* _Text excerpt_
☆ ☆ ☆ ☆

Common Provisions Act and the Land Access Code

  1. The Common Provisions Act sets out the provisions the holder of an EPM (and other types of licences) are required to follow when accessing privately held lands, with these provisions being found in Chapter 3, Part 2. In general, a private land holder must be given notice at least 10 business days prior to entry (s 39) unless certain exemptions apply, including where the holder of the EPM owns the land.

  2. When entering privately held land, activities termed as a ‘preliminary activity’ (s 15B) do not require any form of agreement with the landholder prior to them being undertaken.  These are activities that will have minor or no impact on the land-use activities of the land such as the use of existing roads or tracks, taking soil or water samples, geophysical surveying that doesn’t involve ground preparation, aerial or environmental surveying and survey pegging. 

  3. Activities termed as ‘advanced activities’ require the parties to enter into a Conduct and Compensation Agreement, enter into a deferral agreement, elect to opt out of these processes or be party to certain dispute resolution proceedings.  Advanced activities include such things as levelling of drilling pads and sumps, bulk sampling, open trenching or costeaning, vegetation clearing, track or access construction or construction of an exploration camp (s 15A). 

  4. Provisions relating to Conduct and Compensation Agreements are set out in Chapter 3, Part 7. Section 83 outlines that this is to include agreement as to how the licence holder may enter the land, how authorised activities are to be carried out and the licence holder’s compensation liability, or any future compensation liability, they may have to the land holder. If agreement cannot be reached, there are provisions for conferencing with an authorised officer, alternative dispute resolution or arbitration in the Land Court (Chapter 3, Part 7, Division 2).

  5. The Land Access Code is a regulation under s 36 of the Common Provisions Act to set out best practice guidelines for communications between a grantee party and land holders in addition to imposing mandatory conditions for the conduct of authorised activities on land (Land Access Code, p1).  In particular, Part 3 of the Land Access Code sets out mandatory conditions for grantee parties when accessing private lands including giving notice, using access points and roads, the setting up of camps and, in general, minimising impact.

☆ ☆ ☆ ☆

* _Work task 1_
Rewrite the rows, from the line that contains "The document lists, after" through the end of the rows, as a two-column CSV with the columns "prompt" and "reply", one line for each request: its text and its answer, each in a single quoted field with line breaks replaced by spaces. Leave the pictures out.
The passage above and the rows that follow are unrelated to each other.

☆ ☆ ☆ ☆

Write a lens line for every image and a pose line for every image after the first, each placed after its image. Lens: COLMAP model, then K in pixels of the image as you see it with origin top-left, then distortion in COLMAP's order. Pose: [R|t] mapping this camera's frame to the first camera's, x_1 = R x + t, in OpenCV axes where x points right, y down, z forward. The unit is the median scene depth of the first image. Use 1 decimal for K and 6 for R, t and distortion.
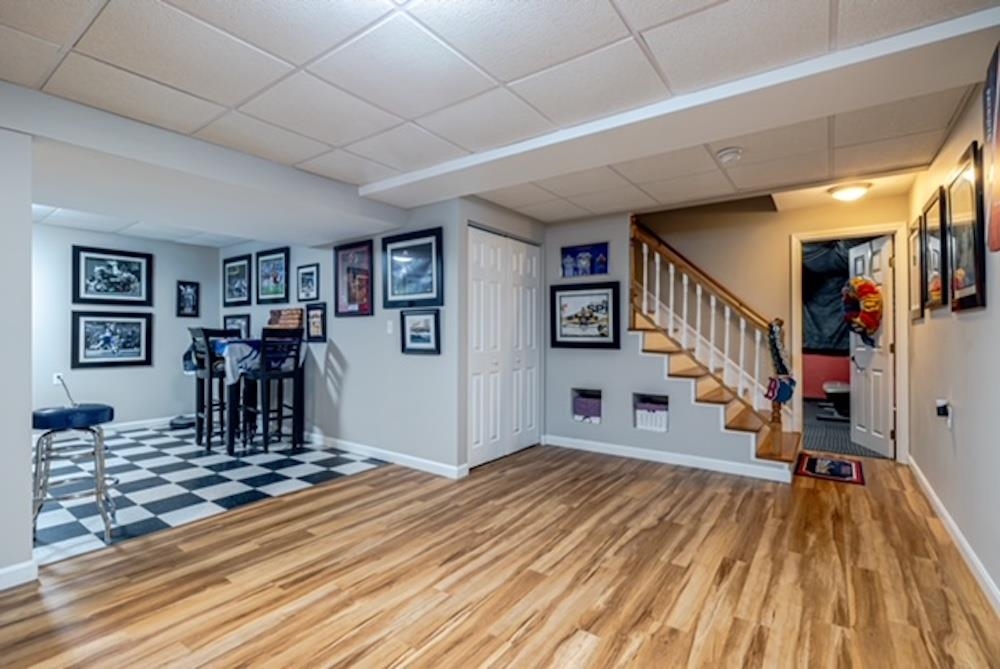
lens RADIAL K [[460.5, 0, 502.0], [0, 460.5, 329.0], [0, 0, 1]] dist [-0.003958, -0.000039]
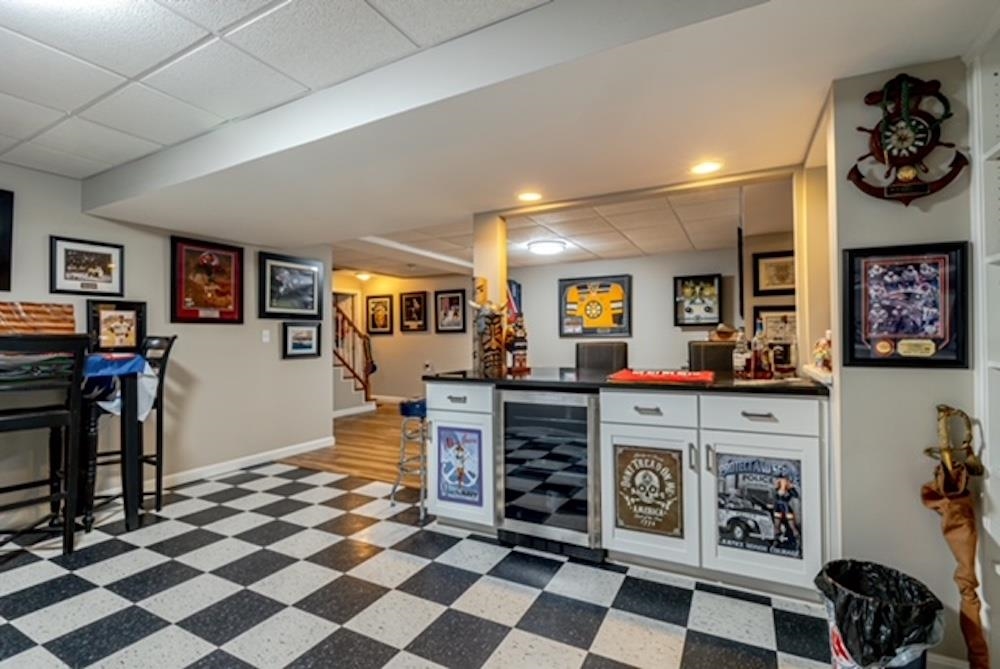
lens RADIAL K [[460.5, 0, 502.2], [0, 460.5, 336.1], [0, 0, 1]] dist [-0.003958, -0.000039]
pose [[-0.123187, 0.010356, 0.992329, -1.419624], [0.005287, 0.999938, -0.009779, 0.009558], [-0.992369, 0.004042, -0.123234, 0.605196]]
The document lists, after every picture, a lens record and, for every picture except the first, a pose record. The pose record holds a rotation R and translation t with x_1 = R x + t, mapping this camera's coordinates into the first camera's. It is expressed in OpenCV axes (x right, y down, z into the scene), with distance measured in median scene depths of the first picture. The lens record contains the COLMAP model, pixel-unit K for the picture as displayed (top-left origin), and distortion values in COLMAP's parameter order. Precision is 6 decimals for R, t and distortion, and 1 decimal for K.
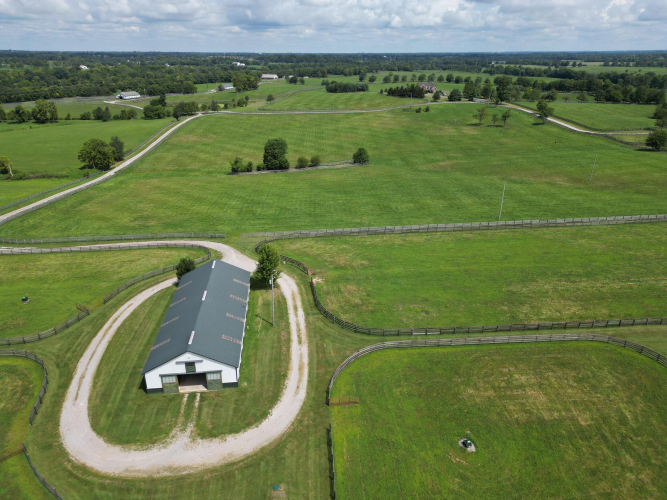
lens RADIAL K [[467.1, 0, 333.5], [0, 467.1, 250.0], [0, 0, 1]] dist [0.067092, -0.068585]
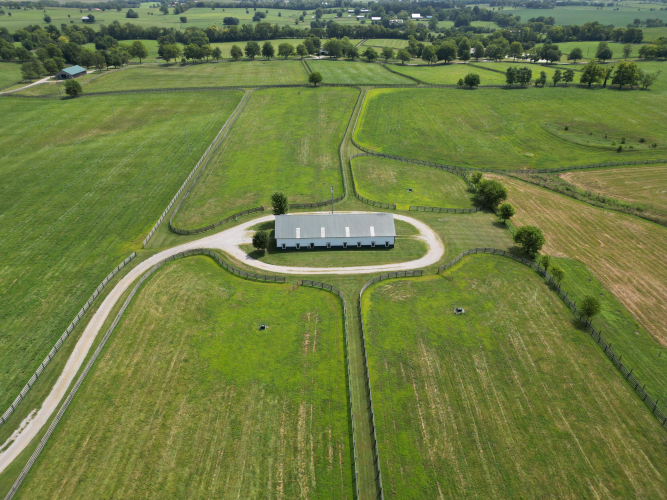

☆ ☆ ☆ ☆

* _Work task 2_
Reproduce the stretch of the land access passage from "5. The Land" through "general, minimising impact." word for word.

* _Written solution 1_
prompt,reply
"The document lists, after every picture, a lens record and, for every picture except the first, a pose record. The pose record holds a rotation R and translation t with x_1 = R x + t, mapping this camera's coordinates into the first camera's. It is expressed in OpenCV axes (x right, y down, z into the scene), with distance measured in median scene depths of the first picture. The lens record contains the COLMAP model, pixel-unit K for the picture as displayed (top-left origin), and distortion values in COLMAP's parameter order. Precision is 6 decimals for R, t and distortion, and 1 decimal for K.","lens RADIAL K [[467.1, 0, 333.5], [0, 467.1, 250.0], [0, 0, 1]] dist [0.067092, -0.068585]"

* _Written solution 2_
5. The Land Access Code is a regulation under s 36 of the Common Provisions Act to set out best practice guidelines for communications between a grantee party and land holders in addition to imposing mandatory conditions for the conduct of authorised activities on land (Land Access Code, p1).  In particular, Part 3 of the Land Access Code sets out mandatory conditions for grantee parties when accessing private lands including giving notice, using access points and roads, the setting up of camps and, in general, minimising impact.